Not too long after that night, I found myself in the reverse situation. This time, however, I was on the other side. I attended a small Mariachi concert by some friends on my college campus. The venue was set up to recreate the feel of Mexico. The food there could have used a bit more chile , and the piñata was the smallest I had ever seen. Nevertheless, when everyone and the music were brought together, I could sense a very homey feeling. I knew who I was. I could taste it in the rice, I could hear it in the trumpets, and I could see it in the faces of my friends, my people. As I looked around and saw people who appeared new to the Mexican culture, I smiled. I remembered that night at the country music concert and what it was like to experience something new. I was proud to be sharing those moments with the non-Mexicans in the group, and I felt enlightened and blessed to have been on both sides of the situation.

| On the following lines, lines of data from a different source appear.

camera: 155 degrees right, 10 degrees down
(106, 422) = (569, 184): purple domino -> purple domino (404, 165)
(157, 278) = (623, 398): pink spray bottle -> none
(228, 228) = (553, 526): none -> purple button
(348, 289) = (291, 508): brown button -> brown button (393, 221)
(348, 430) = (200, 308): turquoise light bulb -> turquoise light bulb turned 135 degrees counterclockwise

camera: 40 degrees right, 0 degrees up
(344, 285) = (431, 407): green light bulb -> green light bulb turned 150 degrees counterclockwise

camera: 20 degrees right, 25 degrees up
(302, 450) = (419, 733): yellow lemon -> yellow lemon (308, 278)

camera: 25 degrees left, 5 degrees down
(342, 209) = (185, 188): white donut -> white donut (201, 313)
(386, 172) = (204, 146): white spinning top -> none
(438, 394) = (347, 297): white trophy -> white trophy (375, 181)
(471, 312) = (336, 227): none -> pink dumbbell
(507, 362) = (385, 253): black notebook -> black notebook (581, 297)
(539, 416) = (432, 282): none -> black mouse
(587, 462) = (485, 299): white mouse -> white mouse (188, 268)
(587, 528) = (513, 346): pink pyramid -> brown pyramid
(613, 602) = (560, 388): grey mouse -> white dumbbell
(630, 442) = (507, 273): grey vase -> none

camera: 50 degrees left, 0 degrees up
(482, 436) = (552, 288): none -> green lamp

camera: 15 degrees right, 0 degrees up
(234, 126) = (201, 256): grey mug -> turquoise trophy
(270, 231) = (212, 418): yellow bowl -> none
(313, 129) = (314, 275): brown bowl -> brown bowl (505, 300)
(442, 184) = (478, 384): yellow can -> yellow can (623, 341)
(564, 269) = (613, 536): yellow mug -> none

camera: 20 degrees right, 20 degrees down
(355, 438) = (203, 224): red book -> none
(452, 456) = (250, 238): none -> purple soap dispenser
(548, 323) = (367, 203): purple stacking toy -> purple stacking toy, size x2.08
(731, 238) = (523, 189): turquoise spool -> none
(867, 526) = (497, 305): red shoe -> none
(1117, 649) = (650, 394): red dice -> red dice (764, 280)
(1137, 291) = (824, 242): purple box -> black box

I had never before felt so connected to so many people. We were sharing more than just music and good times. We were imparting to each other personal memories and experiences very sacred to our beings. The man who walked out of that nightclub was not the same man who went in. At heart, I was still as Mexican as I will always be, but the experience enriched my "Americanness". I hope that the Mariachi concert had a similar effect on those non-Mexicans attending. More importantly, I hope that people realize the significance of understanding their own cultures so that they may share them with others and induce the kind of cultural awareness that I experienced. After all, it is only through self-understanding that we can even begin to understand each other. We must know who we are before we can truly become Americans. Thus I say: I am Mexican-American and in that order.